Second, Pell acknowledged in his testimony that he knew Ridsdale was being moved because of “a problem with homosexuality”. This was not in the minutes of the meeting but it was also the recollection of Father Bryant.

The Royal Commission worried this like a dog with a bone. First of all, adult homosexuality was not sufficient reason to shift a priest hundreds of miles away to Sydney. Second, there were rumours about Ridsdale’s activity with children were floating around. Third, Pell knew that other priests had had similar “problems”. Fourth, Bishop Mulkearns would have told his consultors the truth: that paedophilia occasioned the transfer.

Ergo, Pell must have known and must be lying.

The trouble with this reasoning is that it is flatly contradicted not only by Pell, but by Father Bryant. “Father Bryant was adamant he did not conclude from anything said at the September 1982 meeting that Ridsdale was a paedophile,” says the report, “and it was not open to Counsel Assisting to suggest from his evidence that Father Bryant had this understanding at the time of the meeting.”

Besides, the Royal Commission’s attitude to homosexuality is very different to the attitude of Catholic priests in 1982. Nowadays homosexuality is, rightly or wrongly, a socially acceptable lifestyle. Forty years ago, it was regarded by Catholic clerics as debased and shameful. Removing a priest from the temptation to have sex with other men would have been imperative. If Mulkearns had muttered something about “a problem with homosexuality”, that would have been reason enough.    

Finally, as Pell told the Royal Commission, Mulkearns was anything but candid.

Cardinal Pell submitted that Counsel Assisting cannot rely on a litany of examples of Bishop Mulkearns’ deceptive behaviour and also overlook such matters in relation to the September 1982 meeting. …  It is entirely consistent with Bishop Mulkearns’ years of cover-up.

Despite Pell’s robust rebuttal of its allegations, the Royal Commission found that he had not been truthful:

Cardinal Pell’s evidence that ‘paedophilia was not mentioned’ and that the ‘true’ reason was not given is not accepted. It is implausible … that Bishop Mulkearns did not inform those at the meeting of at least complaints of sexual abuse of children having been made.

Presumption of innocence?

This finding is flatly contradicted by the sworn testimony of both Bryant and Pell, is anachronistic in its attitude towards homosexuality, and is based wholly on a cascade of inferences. According to Briginshaw, “‘reasonable satisfaction’ should not be produced by inexact proofs, indefinite testimony, or indirect inferences”. Furthermore, “weight is given to the presumption of innocence and exactness of proof is expected”.

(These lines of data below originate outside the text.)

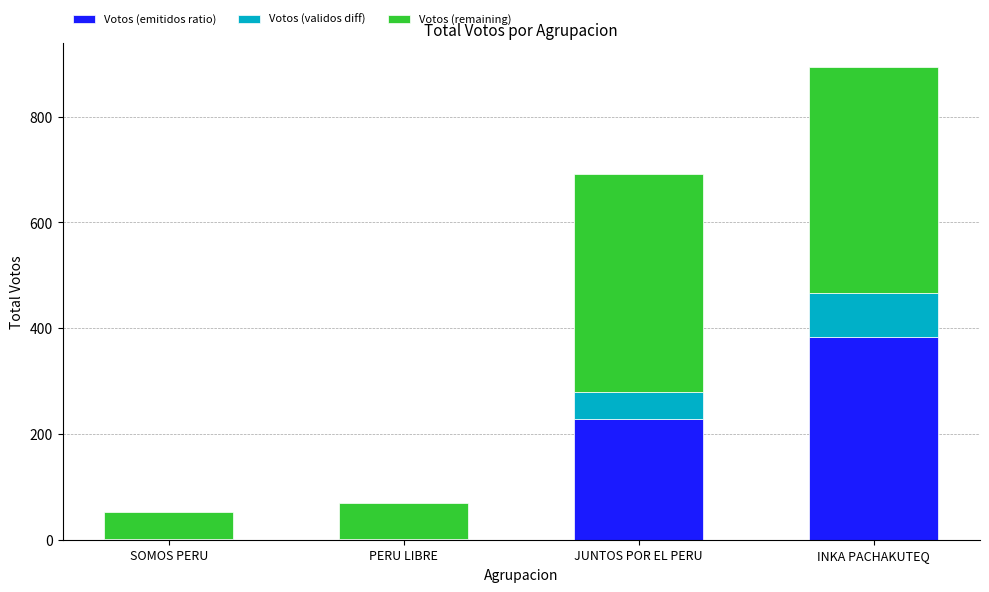

What is the difference between the Votos (emitidos ratio) values at PERU LIBRE and JUNTOS POR EL PERU?

227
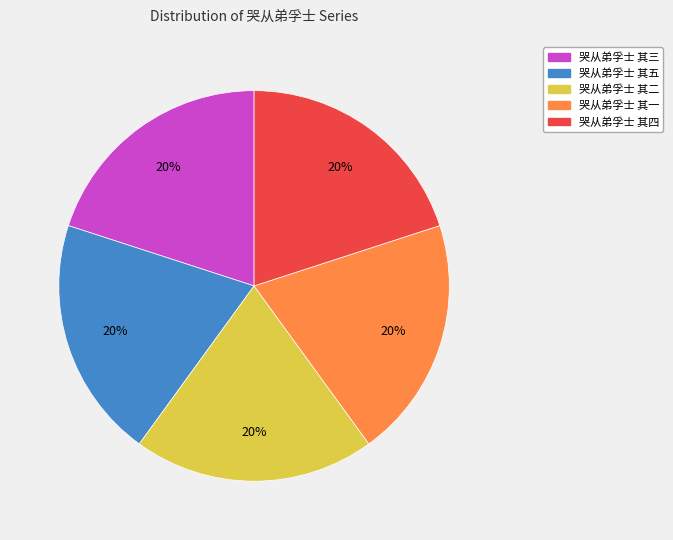

How many segments does this pie chart have?

5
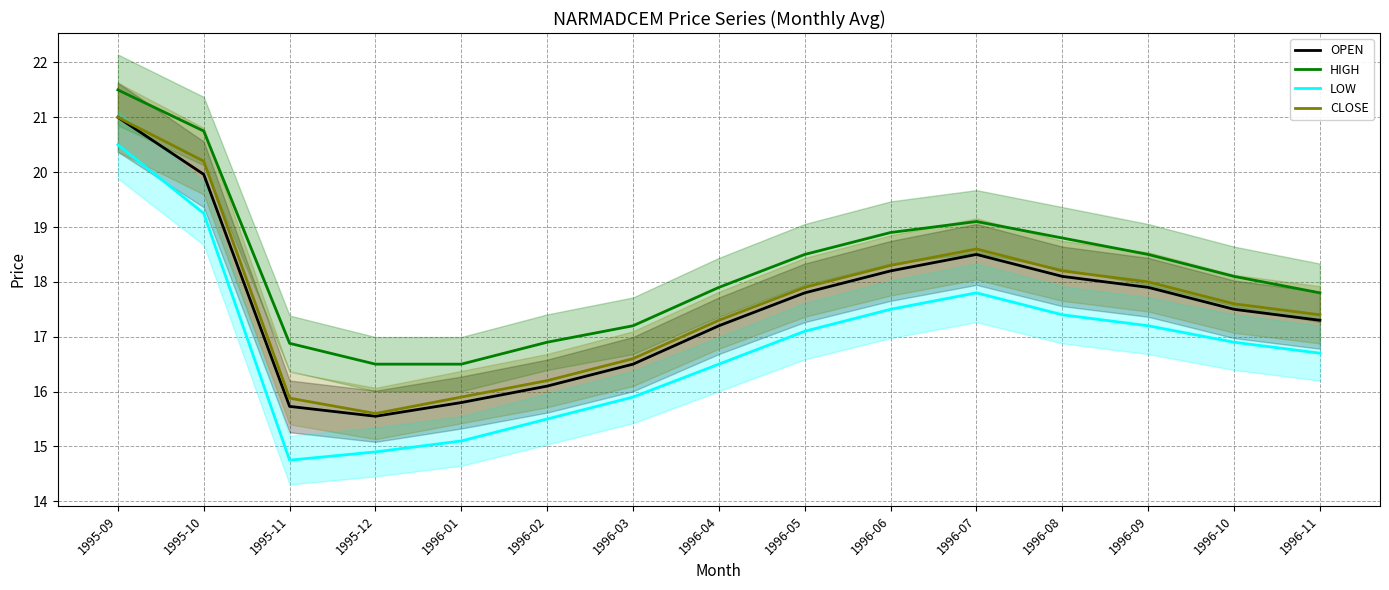

Is it true that CLOSE equals 20.2 at 1995-10?

True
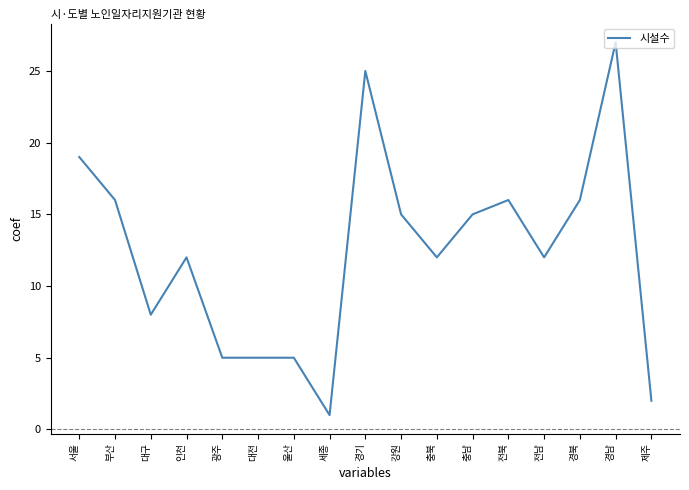

True or false: the data shows 5 at 광주.

True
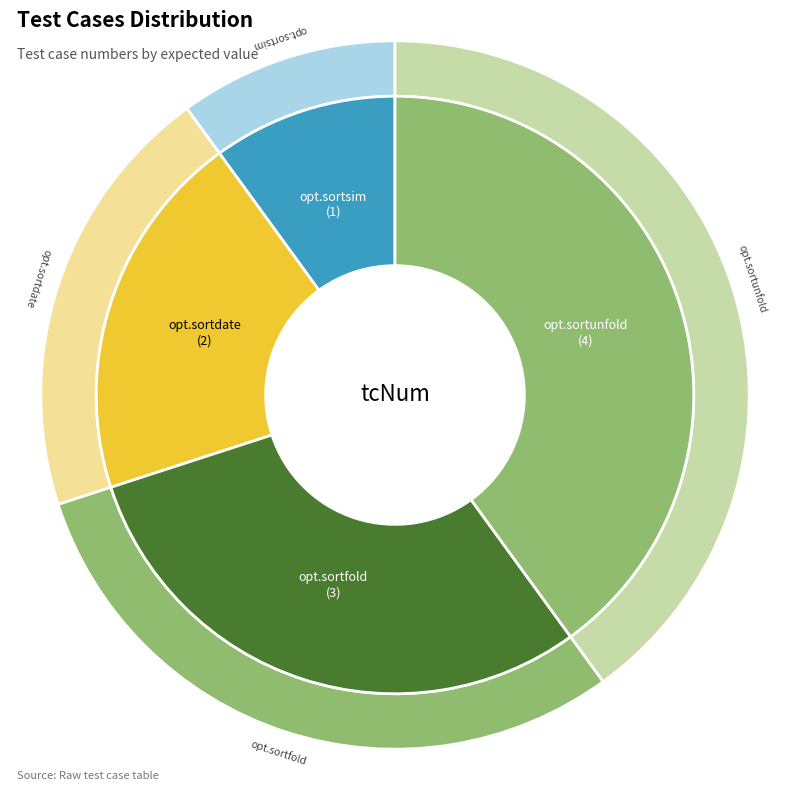

How many slices are in this pie chart?

4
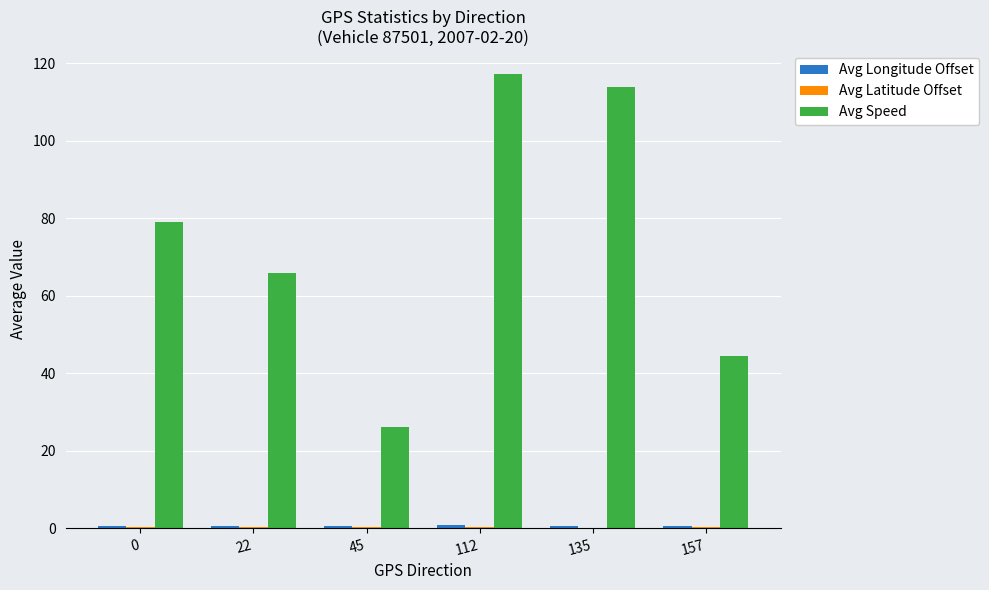

Which series has the largest total across all categories?

Avg Speed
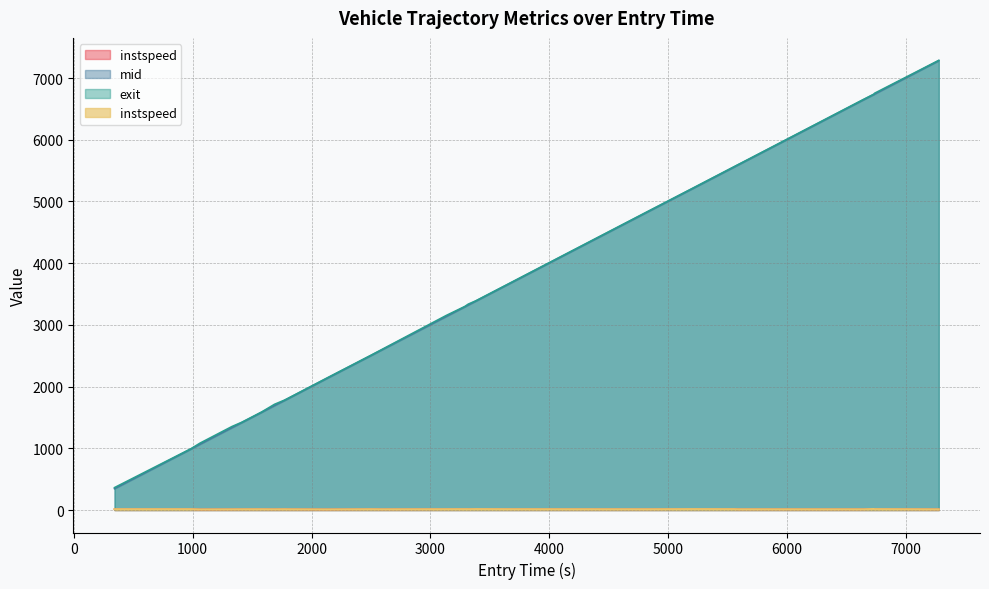

True or false: exit and instspeed intersect in this chart.

False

Were these criteria observed by the Royal Commission in concluding that Cardinal Pell had not been truthful? No, they weren’t. In its examination of the Ridsdale affair, the Royal Commission was hostile, unfair – and therefore unjust.

The Royal Commission’s report has been painful for the whole country, but especially for Catholics. It is a matter of deep shame that men of the cloth sexually abused and tormented children. Australians should be grateful that it has dragged these festering crimes into the daylight and demanded justice for the victims.

But that does not mean that we should shrug our shoulders at its unfairness to the very man who, paradoxically, did more to put a stop to sexual abuse in the Catholic Church in Australia than anyone else – Cardinal George Pell.